RECOMMENDATIONS OF OTHERS — In addition to reports and guidelines referenced within the text above, the Heart Rhythm Society has published an expert consensus statement on electrophysiology laboratory standards, which includes a section on radiation safety [49].

SOCIETY GUIDELINE LINKS — Links to society and government-sponsored guidelines from selected countries and regions around the world are provided separately. (See "Society guideline links: Non-ultrasound imaging in pregnancy".)

SUMMARY AND RECOMMENDATIONS

When standard radiation protection tools are used in the diagnostic and interventional lab, doses to the operator and staff do not typically approach thresholds of immediate tissue reactions. The principle risks to consider are the long-term risks of cataract formation and cancer. (See 'Radiation protection' above.)

All staff working in the interventional fluoroscopy suite should be monitored to quantify radiation exposure.

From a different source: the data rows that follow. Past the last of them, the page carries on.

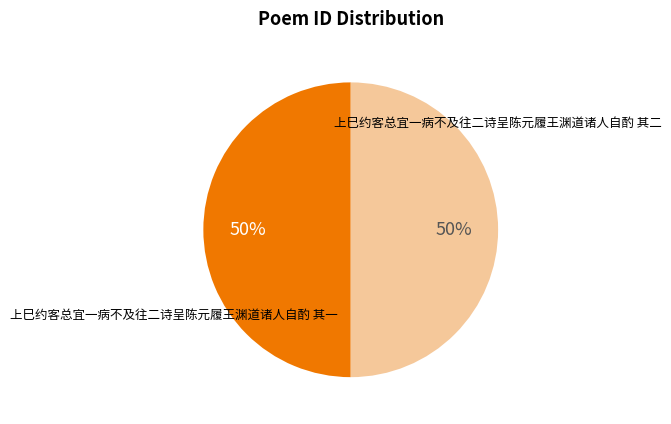

To the nearest percent, what is the combined percentage of 上巳约客总宜一病不及往二诗呈陈元履王渊道诸人自酌 其二 and 上巳约客总宜一病不及往二诗呈陈元履王渊道诸人自酌 其一?

100%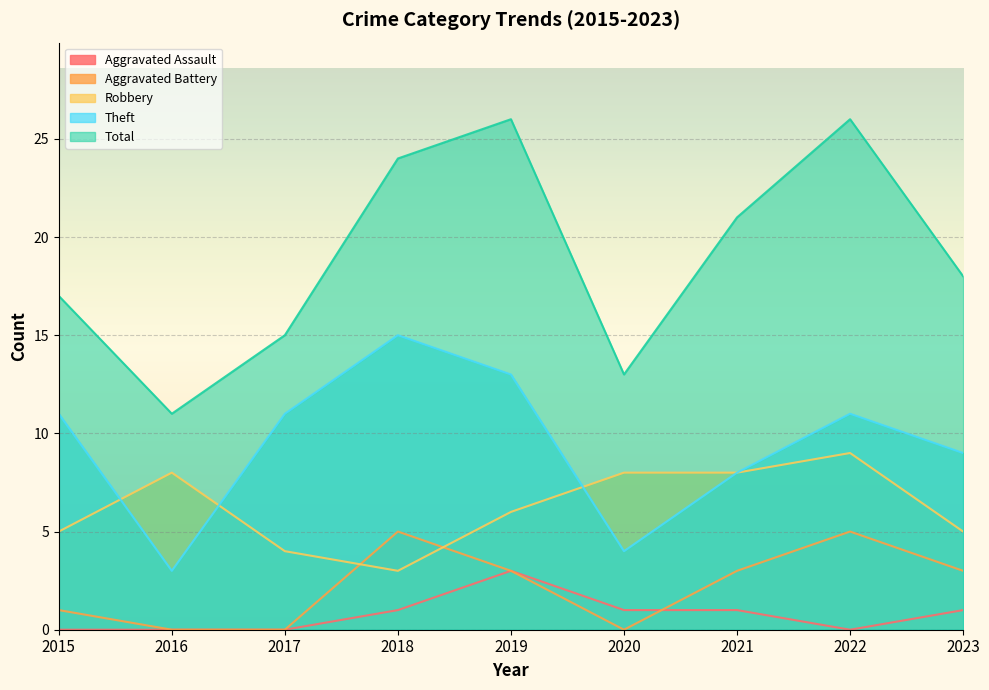

Reading left to right, list all the values displayed in this chart.

Robbery: 2015=5	2016=8	2017=4	2018=3	2019=6	2020=8	2021=8	2022=9	2023=5
Theft: 2015=11	2016=3	2017=11	2018=15	2019=13	2020=4	2021=8	2022=11	2023=9
Aggravated Battery: 2015=1	2016=0	2017=0	2018=5	2019=3	2020=0	2021=3	2022=5	2023=3
Aggravated Assault: 2015=0	2016=0	2017=0	2018=1	2019=3	2020=1	2021=1	2022=0	2023=1
Total: 2015=17	2016=11	2017=15	2018=24	2019=26	2020=13	2021=21	2022=26	2023=18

The primary tools for estimating radiation dose to staff are personal dosimeters. (See 'Monitoring radiation exposure' above.)

Use of personal protection devices, including apron, thyroid collar, and protective eyeglasses, is necessary in the diagnostic and interventional laboratory. (See 'Radiation protection' above.)

Operators, laboratory staff, and workers with radiopharmaceuticals should be familiar with methods to reduce dose to the patient and staff. (See 'Radiation protection' above.)

The cardinal principles of occupational radiation protection are time, distance, and shielding. (See 'Radiation protection' above.)